**Requirement**. Gather each line of the records that contains the string "Python". Case counts.

Collected data
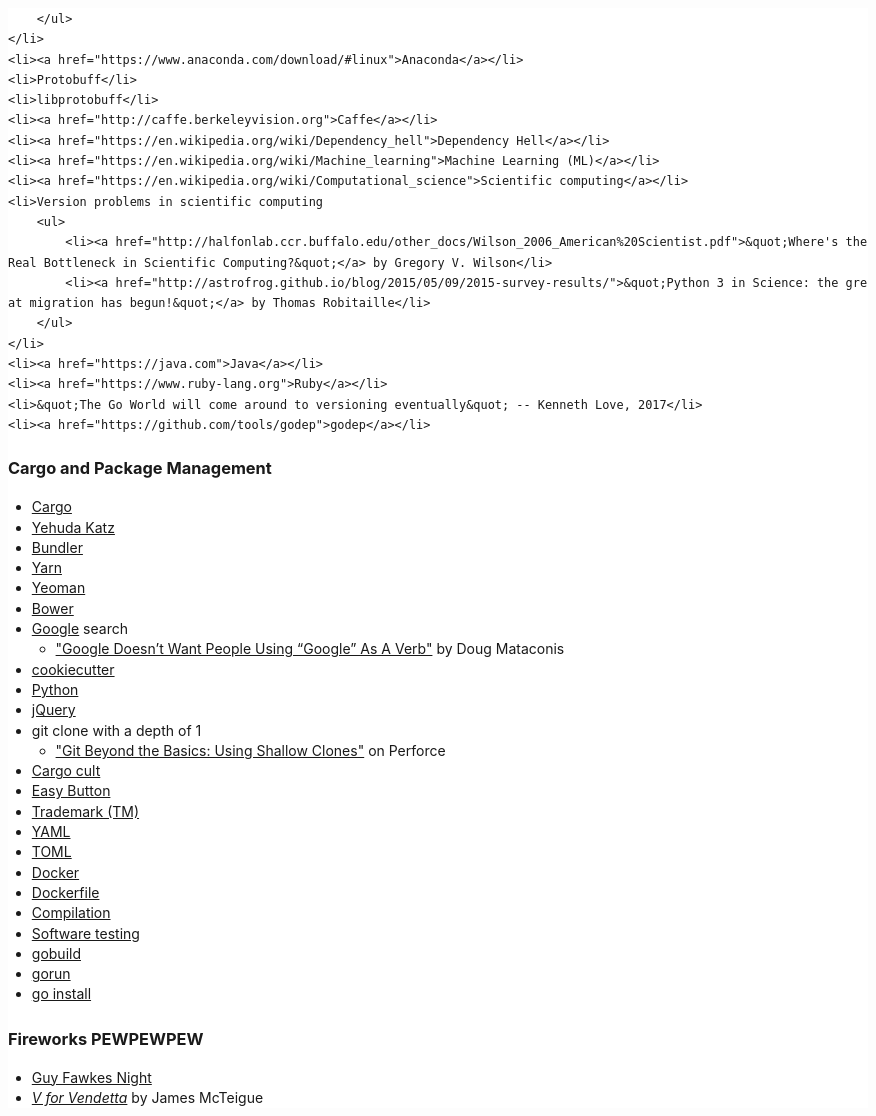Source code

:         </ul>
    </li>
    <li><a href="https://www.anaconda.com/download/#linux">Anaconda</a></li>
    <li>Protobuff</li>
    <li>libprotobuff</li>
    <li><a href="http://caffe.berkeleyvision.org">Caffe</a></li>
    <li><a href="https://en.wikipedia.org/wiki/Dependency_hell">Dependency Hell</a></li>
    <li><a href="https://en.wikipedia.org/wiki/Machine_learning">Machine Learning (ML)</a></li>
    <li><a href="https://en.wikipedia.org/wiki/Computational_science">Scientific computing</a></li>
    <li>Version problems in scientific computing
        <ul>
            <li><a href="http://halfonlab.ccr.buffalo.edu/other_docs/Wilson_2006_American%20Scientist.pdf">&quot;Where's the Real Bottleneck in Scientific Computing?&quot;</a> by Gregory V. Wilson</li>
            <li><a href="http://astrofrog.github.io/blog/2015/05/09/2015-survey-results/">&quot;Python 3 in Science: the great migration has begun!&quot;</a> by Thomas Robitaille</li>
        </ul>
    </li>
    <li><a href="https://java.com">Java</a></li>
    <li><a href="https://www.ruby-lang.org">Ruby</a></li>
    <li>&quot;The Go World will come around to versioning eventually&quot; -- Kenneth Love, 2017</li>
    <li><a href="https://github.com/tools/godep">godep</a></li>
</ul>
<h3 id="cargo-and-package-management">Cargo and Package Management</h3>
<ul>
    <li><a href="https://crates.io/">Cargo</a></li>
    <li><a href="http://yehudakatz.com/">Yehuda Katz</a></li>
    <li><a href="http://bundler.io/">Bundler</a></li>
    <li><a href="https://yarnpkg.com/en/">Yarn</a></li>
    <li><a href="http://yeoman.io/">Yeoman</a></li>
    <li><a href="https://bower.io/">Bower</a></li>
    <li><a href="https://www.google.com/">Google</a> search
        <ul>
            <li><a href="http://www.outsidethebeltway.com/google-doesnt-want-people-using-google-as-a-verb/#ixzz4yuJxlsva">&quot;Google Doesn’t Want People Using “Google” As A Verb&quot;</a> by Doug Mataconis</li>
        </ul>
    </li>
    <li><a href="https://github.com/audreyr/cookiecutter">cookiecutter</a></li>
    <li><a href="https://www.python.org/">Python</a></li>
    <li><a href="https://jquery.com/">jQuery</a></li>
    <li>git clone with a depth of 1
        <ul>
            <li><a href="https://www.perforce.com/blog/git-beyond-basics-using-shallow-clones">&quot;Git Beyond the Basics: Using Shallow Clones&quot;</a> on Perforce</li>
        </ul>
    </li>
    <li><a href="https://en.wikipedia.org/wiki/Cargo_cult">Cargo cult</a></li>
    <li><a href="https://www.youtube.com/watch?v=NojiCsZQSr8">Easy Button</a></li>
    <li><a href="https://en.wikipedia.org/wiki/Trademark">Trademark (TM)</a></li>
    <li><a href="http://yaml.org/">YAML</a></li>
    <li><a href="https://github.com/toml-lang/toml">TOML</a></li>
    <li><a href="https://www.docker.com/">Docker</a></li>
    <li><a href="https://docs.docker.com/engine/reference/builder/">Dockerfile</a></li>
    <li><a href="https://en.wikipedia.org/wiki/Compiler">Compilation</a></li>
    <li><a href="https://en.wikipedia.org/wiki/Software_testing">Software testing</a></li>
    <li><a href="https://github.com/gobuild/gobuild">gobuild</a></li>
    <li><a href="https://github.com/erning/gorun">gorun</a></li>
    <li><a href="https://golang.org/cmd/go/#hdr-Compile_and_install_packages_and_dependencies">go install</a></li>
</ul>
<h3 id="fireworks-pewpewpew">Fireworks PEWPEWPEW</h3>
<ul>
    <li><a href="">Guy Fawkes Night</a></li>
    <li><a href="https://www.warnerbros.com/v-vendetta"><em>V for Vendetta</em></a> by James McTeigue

**Response**.
            <li><a href="http://astrofrog.github.io/blog/2015/05/09/2015-survey-results/">&quot;Python 3 in Science: the great migration has begun!&quot;</a> by Thomas Robitaille</li>
    <li><a href="https://www.python.org/">Python</a></li>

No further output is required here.